*Activity*
Give back the entries exactly as they read, leaving each image out.

*Data provided*
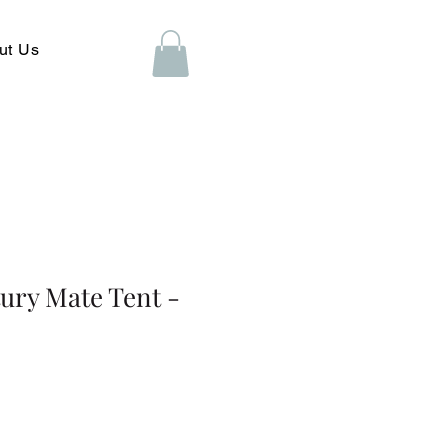
ut Us
ury Mate Tent -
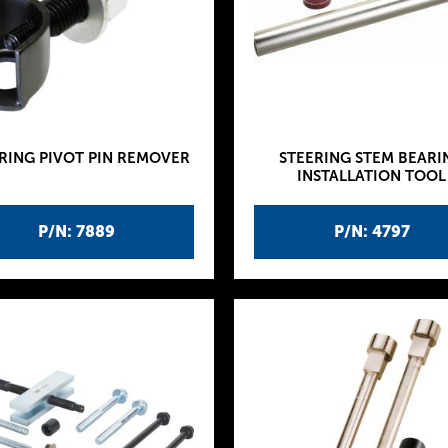
RING PIVOT PIN REMOVER
STEERING STEM BEARI
INSTALLATION TOOL
P/N: 7889
P/N: 4797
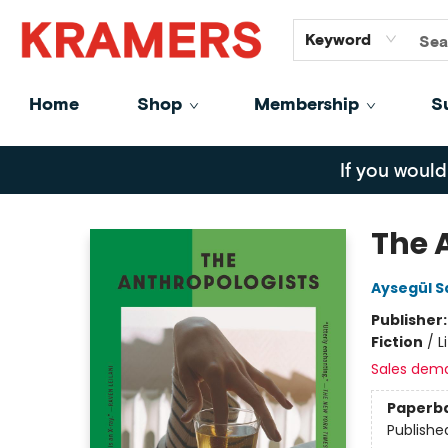
GiftCards
About
Contact
Keyword
Home
Shop
Membership
S
Kramers
If you would
The 
Aysegül S
Publisher
Fiction
/
L
Sales dem
Paperb
Publishe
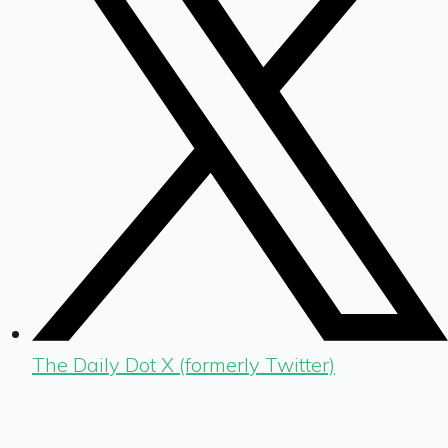
The Daily Dot X (formerly Twitter)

*Task result*
ut Us
ury Mate Tent -
RING PIVOT PIN REMOVER
STEERING STEM BEARI
INSTALLATION TOOL
P/N: 7889
P/N: 4797
GiftCards
About
Contact
Keyword
Home
Shop
Membership
S
Kramers
If you would
The 
Aysegül S
Publisher
Fiction
/
L
Sales dem
Paperb
Publishe
The Daily Dot X (formerly Twitter)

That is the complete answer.